27 May 2024 – “EMBO was the most important element in building my scientific career,” says Petr Svoboda, professor and group leader at the Institute of Molecular Genetics of the Czech Academy of Sciences. After working in the United States and Switzerland for eight years, Svoboda stresses the importance of the EMBO network in helping adjustment to the reverse culture shock on returning to the Czech Republic.
“The EMBO Young Investigator meetings were one of these things where you can calibrate your benchmark for quality – for communication, presentation, writing grants, managing groups,” he says. “As a junior PI that’s where I learnt from others how they manage a group.”
Svoboda says that although moving in the right direction, more could be done in the Czech Republic to connect basic and applied research – including better advice to students about their choices.
“We study mechanisms which control gene expression and parasitic sequences – so it is basic research,” he says about his group’s work. “But at the same time, you never know when some of the mechanisms may turn out to be important for discovering something that can suppress viruses, improve genome stability or whatever.”

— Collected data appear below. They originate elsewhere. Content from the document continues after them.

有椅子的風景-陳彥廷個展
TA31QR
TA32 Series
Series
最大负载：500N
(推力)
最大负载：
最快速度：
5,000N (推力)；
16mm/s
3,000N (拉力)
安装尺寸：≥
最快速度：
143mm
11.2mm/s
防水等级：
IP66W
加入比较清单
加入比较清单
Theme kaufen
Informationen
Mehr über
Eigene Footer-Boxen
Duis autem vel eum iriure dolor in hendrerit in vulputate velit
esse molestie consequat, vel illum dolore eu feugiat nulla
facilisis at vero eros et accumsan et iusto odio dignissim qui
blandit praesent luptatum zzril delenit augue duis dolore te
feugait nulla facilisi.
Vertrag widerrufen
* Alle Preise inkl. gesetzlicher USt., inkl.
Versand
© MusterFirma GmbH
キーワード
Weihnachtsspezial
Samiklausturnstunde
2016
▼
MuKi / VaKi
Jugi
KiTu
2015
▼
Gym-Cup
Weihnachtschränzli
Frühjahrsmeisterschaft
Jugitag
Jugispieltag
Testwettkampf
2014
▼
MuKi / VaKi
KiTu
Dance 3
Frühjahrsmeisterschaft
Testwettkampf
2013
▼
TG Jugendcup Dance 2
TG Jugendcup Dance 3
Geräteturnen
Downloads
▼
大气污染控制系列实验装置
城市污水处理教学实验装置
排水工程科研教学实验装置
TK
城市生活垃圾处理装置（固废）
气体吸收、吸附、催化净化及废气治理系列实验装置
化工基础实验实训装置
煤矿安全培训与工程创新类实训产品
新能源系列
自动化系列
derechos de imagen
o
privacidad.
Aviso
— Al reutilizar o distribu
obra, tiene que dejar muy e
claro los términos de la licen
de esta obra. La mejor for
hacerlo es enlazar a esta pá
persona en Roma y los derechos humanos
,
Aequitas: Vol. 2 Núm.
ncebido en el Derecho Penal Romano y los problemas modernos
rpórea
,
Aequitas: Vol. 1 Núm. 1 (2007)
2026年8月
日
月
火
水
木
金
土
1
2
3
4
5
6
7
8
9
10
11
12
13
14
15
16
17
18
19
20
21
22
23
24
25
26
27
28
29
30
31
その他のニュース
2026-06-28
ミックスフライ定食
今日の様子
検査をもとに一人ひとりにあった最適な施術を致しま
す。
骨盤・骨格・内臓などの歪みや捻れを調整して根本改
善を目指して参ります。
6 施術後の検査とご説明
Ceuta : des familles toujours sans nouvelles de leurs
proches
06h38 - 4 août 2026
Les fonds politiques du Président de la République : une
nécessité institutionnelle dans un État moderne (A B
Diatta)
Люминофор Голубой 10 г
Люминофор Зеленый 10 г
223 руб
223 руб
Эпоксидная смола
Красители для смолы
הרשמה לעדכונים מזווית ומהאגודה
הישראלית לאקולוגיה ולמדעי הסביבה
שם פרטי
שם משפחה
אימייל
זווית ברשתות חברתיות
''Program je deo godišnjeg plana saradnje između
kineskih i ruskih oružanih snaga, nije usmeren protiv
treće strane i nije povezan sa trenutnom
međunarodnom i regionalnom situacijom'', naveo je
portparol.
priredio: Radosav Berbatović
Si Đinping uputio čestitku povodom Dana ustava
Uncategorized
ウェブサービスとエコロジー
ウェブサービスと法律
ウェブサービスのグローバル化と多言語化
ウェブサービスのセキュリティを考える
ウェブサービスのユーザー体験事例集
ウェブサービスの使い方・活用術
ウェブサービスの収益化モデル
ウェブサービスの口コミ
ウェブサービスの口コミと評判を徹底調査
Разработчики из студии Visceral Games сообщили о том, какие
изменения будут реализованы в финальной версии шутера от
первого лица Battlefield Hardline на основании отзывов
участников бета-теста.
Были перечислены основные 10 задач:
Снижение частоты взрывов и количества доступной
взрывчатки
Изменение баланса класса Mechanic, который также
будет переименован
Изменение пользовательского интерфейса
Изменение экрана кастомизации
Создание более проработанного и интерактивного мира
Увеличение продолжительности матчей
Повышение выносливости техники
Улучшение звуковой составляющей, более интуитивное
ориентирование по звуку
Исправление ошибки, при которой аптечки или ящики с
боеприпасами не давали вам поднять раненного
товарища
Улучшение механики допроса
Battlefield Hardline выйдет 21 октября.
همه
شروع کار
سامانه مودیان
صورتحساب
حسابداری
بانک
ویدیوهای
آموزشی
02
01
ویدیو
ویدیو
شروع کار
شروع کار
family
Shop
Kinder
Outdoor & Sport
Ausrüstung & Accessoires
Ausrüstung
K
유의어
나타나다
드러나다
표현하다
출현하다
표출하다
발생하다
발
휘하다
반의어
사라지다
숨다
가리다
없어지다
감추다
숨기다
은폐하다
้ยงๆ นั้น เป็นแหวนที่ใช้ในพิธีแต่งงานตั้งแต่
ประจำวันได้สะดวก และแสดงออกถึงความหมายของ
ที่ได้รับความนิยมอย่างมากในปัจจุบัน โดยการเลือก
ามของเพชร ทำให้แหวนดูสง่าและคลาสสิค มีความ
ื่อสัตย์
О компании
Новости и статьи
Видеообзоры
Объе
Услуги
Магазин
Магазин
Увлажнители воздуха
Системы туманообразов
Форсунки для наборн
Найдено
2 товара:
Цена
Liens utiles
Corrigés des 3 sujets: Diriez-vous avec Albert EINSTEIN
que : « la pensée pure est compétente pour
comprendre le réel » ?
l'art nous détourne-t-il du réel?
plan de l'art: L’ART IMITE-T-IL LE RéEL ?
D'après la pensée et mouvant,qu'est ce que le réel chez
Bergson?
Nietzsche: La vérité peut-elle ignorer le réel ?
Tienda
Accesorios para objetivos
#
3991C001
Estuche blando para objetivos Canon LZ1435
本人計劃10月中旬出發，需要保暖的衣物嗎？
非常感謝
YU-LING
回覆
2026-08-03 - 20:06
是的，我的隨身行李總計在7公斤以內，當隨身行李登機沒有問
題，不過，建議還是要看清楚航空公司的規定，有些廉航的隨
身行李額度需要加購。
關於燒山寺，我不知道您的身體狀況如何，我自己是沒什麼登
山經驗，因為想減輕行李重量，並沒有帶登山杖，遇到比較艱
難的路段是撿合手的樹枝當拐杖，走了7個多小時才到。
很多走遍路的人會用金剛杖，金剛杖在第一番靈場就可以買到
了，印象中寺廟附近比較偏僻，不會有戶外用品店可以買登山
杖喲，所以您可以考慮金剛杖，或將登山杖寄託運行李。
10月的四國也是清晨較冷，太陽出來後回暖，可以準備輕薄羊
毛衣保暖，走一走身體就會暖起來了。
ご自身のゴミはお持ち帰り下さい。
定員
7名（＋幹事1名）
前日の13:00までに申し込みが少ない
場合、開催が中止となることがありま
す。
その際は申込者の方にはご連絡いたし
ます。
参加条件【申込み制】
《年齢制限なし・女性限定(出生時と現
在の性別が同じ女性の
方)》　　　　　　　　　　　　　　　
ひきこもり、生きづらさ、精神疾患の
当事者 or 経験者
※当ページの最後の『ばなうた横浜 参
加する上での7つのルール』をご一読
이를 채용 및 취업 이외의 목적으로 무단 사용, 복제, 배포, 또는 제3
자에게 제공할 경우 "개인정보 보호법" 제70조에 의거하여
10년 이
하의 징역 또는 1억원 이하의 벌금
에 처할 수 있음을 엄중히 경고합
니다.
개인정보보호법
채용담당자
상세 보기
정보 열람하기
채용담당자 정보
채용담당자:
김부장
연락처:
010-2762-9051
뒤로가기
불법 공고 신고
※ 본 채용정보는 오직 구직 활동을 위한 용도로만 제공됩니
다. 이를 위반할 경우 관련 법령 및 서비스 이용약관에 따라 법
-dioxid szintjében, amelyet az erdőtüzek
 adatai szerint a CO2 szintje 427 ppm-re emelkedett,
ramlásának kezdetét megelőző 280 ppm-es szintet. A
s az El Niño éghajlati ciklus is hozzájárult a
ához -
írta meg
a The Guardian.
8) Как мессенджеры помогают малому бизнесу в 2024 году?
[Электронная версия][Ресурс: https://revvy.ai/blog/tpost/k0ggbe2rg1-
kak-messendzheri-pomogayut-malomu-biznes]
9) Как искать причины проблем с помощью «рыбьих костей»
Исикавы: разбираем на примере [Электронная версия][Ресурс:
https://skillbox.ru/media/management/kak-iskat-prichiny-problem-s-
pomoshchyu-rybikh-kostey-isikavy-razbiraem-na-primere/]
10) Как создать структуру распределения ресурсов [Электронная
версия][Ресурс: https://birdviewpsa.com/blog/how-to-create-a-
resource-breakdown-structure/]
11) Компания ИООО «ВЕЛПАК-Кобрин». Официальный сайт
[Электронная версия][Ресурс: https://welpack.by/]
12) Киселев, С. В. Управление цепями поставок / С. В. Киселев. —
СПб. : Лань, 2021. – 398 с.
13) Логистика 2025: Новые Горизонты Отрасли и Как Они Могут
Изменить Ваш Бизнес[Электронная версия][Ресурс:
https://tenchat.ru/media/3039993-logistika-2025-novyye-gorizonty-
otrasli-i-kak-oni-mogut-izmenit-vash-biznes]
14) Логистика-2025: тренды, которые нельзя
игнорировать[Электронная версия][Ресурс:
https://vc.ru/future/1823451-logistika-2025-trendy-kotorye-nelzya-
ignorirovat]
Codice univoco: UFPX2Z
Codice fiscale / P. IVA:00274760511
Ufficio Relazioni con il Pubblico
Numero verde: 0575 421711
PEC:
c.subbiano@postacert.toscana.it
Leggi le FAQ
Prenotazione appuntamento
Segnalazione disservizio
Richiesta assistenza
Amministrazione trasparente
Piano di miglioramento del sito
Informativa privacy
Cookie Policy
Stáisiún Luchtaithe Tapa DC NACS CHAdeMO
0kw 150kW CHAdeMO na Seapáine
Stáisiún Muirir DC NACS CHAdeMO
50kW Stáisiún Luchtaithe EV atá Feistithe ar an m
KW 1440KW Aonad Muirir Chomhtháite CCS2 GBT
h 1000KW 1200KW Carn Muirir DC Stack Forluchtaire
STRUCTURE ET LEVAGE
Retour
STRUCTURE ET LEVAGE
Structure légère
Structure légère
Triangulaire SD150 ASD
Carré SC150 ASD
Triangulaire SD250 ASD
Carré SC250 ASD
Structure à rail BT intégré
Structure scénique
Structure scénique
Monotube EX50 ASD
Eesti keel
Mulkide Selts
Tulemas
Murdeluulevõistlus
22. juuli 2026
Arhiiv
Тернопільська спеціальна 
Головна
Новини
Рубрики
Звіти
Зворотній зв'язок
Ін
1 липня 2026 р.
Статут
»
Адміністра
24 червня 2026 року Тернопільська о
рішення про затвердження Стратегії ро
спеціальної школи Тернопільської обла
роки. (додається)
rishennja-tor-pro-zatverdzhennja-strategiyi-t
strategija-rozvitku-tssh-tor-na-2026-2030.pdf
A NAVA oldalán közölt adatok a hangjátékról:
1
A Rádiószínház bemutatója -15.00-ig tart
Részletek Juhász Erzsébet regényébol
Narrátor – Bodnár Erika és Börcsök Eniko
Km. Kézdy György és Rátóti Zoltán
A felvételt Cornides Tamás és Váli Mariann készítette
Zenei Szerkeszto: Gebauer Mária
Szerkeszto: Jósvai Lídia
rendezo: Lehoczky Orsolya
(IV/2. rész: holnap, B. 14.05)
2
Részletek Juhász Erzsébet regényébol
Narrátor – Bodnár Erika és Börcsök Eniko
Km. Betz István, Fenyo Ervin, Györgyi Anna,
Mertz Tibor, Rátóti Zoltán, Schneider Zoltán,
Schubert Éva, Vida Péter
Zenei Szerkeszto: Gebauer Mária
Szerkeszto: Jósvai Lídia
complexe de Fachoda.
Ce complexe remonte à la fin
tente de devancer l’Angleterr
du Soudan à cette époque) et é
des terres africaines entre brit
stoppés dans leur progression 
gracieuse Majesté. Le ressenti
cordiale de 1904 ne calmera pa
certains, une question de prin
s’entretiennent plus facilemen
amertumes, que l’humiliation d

He believes students should be advised that moving from academia into applied research can be a good career choice even though his country lacks the developed business culture that supports clusters such as Rehovot in Israel, or around MIT and Harvard in the Boston area. “One problem of the Czech academic environment was that it was considered elite, and leaving it was considered failure. In US it’s a little bit the other way around – people want to go to companies, maybe make a lot of money, work on drugs,” he says.